The trivia? What they call “amenities” are what most people would call “features” (such as “Eleven foot ceilings, slate flooring, two winged bedrooms, private south facing terrace, and massive spa bathroom with Jacuzzi tub”; OK some might call the terrace an amenity, but most would use “amenities” to refer to building features such as doorman, gym, common roof deck, etc). And there is only one bath, not two, as is evident in the StreetEasy link, the Corcoran listing, and the dozens of places that feed off of the Corcoran listing.
The second paragraph above is as wrong as wriggins, regardless of how you feel about the football punning. The loft was on the market nearly continuously from July 2009 into 2011, with a 6-week breather before changing firms and getting that contract. Perhaps The Observer does not carry a StreetEasy subscription, but here’s what the missing fact-checker would have seen, had he come to work yesterday:
|July 7, 2009||new to market||$1.45mm|
|June 1, 2010||$1.295mm|
|Jan 27, 2011||back on market|
|Feb 3||off market|
|Mar 23||change firms||$1.15mm|
Our listing data-base has some details and dates a bit different (it was our listing after the change in firms), including tantalizing news of an accepted offer within two months of coming to market in July 2009, but the essential contours are the same: the loft was offered for sale continuously for 17 months, then it was “in contract” for two months before that failed, then it was back for a week before a 7 week break when firms changed.
So yes, the buyers may have rushed in when the loft hit the sale block in March, but not after the loft had only been briefly exposed to the market in 2009. It had been fully exposed the entire second half of 2009 and nearly all of 2010, coming off the market only because a deal was struck.
Seriously: why do they get this basic history wrong?
$772/ft for views, finishes and a terrace!
Granted, this part of Big Sky Country is not a favored destination for Manhattan loft buyers, but Riggins had to agree to $1.05mm to sell this “1,360 sq ft” loft.
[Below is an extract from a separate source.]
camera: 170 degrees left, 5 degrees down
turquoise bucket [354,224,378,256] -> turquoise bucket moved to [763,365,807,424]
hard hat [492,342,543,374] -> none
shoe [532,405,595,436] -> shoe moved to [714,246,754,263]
At $772/ft, that’s pretty low for a finished loft with long south and west views that include the river (see the full screen pix on the Corcoran listing for how open that west view is). And the “100 sq ft” terrace is free at that price.
Those windows may need some repair (they did in another loft I saw in this building a few years ago) and it looks like it needs a paint job, but it features a “massive spa bathroom with Jacuzzi tub … custom cedar closets, Sub Zero appliances, [and] Miele washer and dryer”. One possibly off-putting feature is the slate floor, an unusual but hardly unprecedented flooring material in converted loft buildings.
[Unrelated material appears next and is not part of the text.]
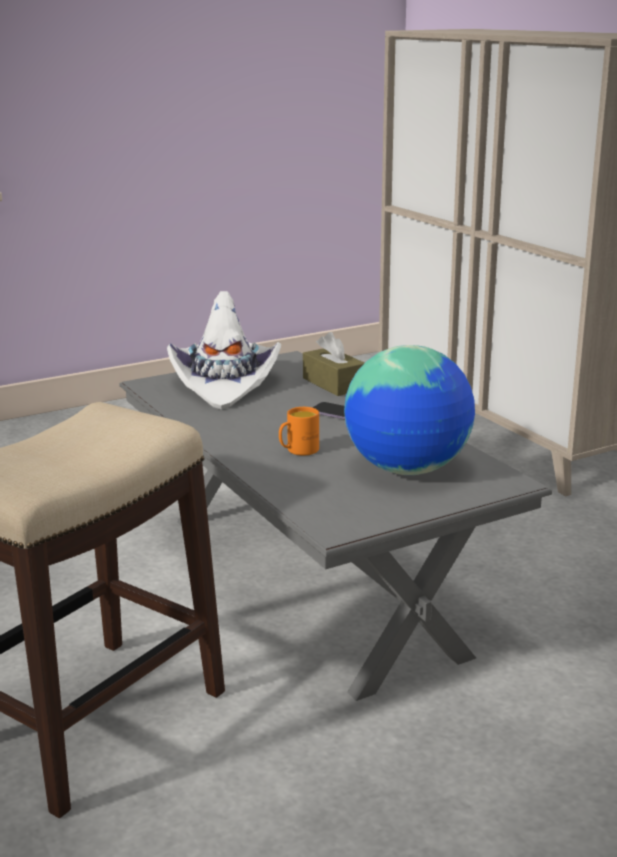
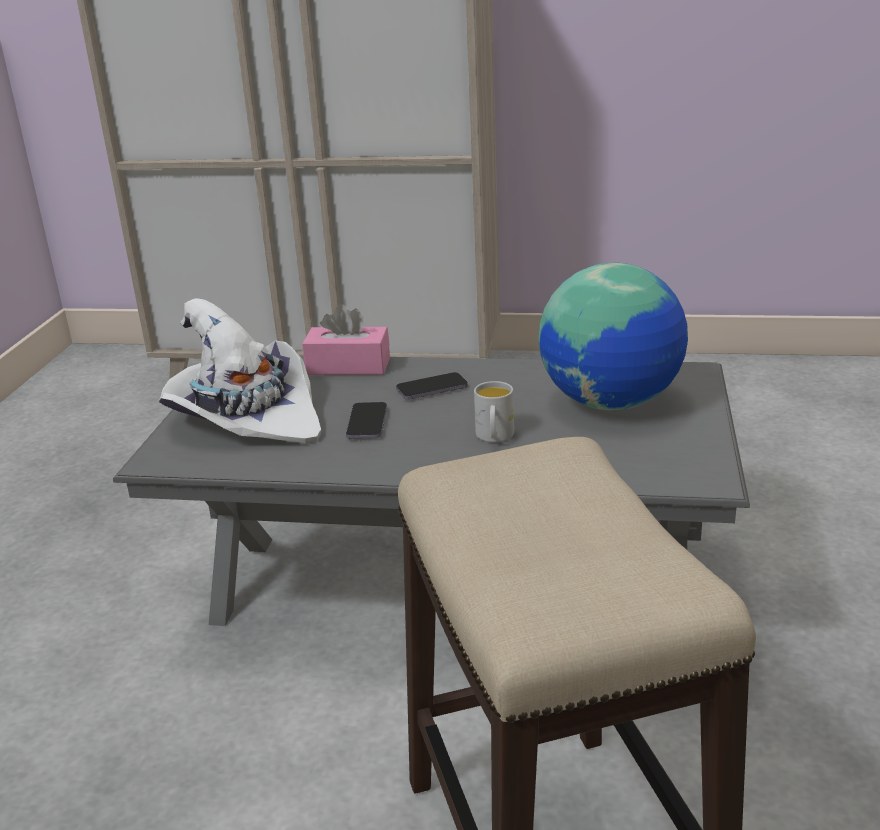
camera: 50 degrees left, 5 degrees up
orange mug [279,407,319,456] -> white mug [474,381,514,443]
brown tissue box [303,332,364,396] -> pink tissue box [302,304,390,375]
none -> phone [346,402,387,439]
The last sales in the building were around The Peak: #14E at $1.4mm on May 28, 2008 (which is probably this “1,360 sq ft” listing), and #13E at $1.24mm on October 15, 2007 (definitely this “1,400 sq ft” listing). The problem with the north “views” in this building (I saw #13E back in the day), I believe, is that there was a large tower going up; the south views, however, had an angled view of the river. That is two sales with no exterior space at $1,029/ft and $886/ft (if I am right about #14E at “1,360 sq ft”). With that context, #10W at $772/ft doesn’t look that bad.